FILE PHOTO: Britain’s Prime Minister Boris Johnson speaks outside Downing Street after recovering from the coronavirus disease (COVID-19), London, Britain, April 27, 2020. REUTERS/John Sibley/File Photo

The two sides have said this week’s round of negotiations aimed at getting a new, post-Brexit trade agreement from 2021 made some progress but not yielded a breakthrough.

The EU says a deal must be sealed by the end of the month – or in the first days of November at the very latest – to leave enough time for ratification in the bloc by the end of the year.

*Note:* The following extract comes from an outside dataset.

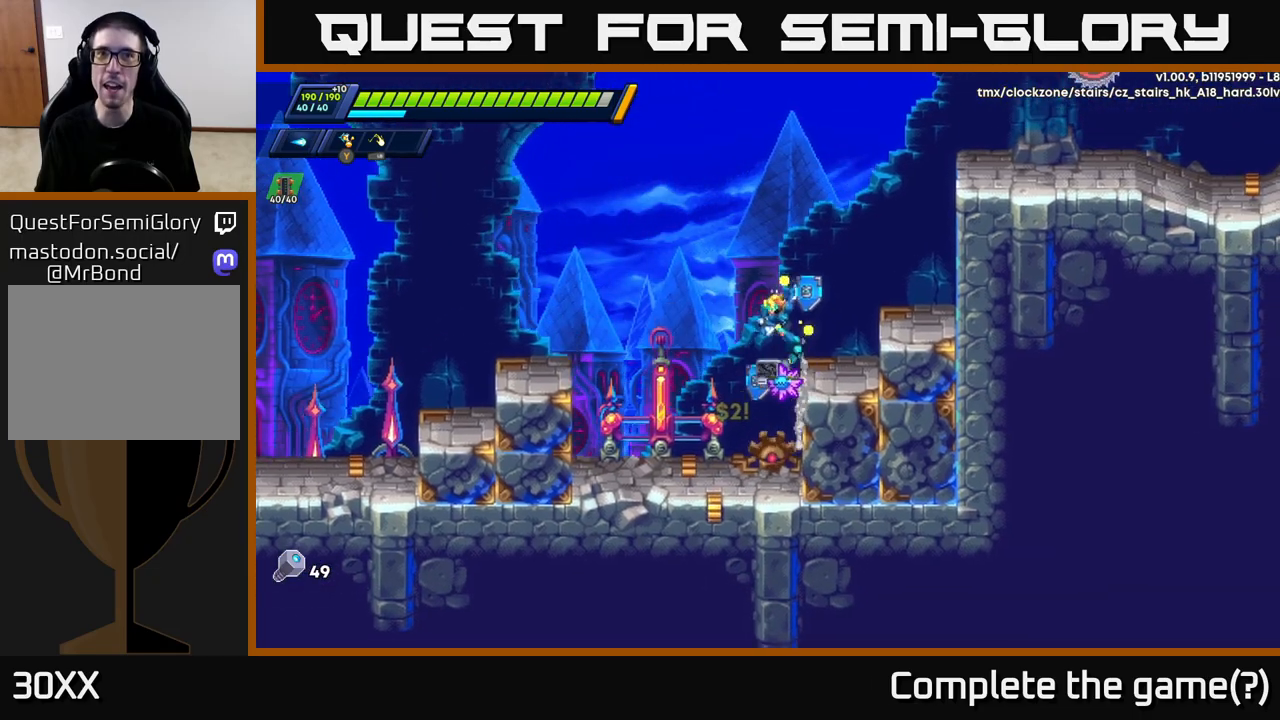
{"buttons": ["R2"], "left_stick": "right", "right_stick": "center", "events": [[200, "A", "down"], [200, "R2", "down"], [400, "A", "up"]]}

Johnson and von der Leyen discussed the next steps in their call on Saturday.

“They agreed on the importance of finding an agreement, if at all possible, as a strong basis for a strategic EU-UK relationship in future,” they said in a joint statement.

“Progress had been made in recent weeks but … significant gaps remained, notably but not only in the areas of fisheries, the level playing field, and governance,” it added.

The two leaders instructed their Brexit negotiators, Michel Barnier and David Frost, “to work intensively in order to try to bridge those gaps”.

Johnson said earlier on Saturday the UK continued to push for a Canada-style deal with the EU, but was also ready to sever current close-knit trade ties and default to general World Trade Organization rules, which include quotas and tariffs.

“I think there’s a good deal to be done,” he said. “There’s a big opportunity for both sides to do well.”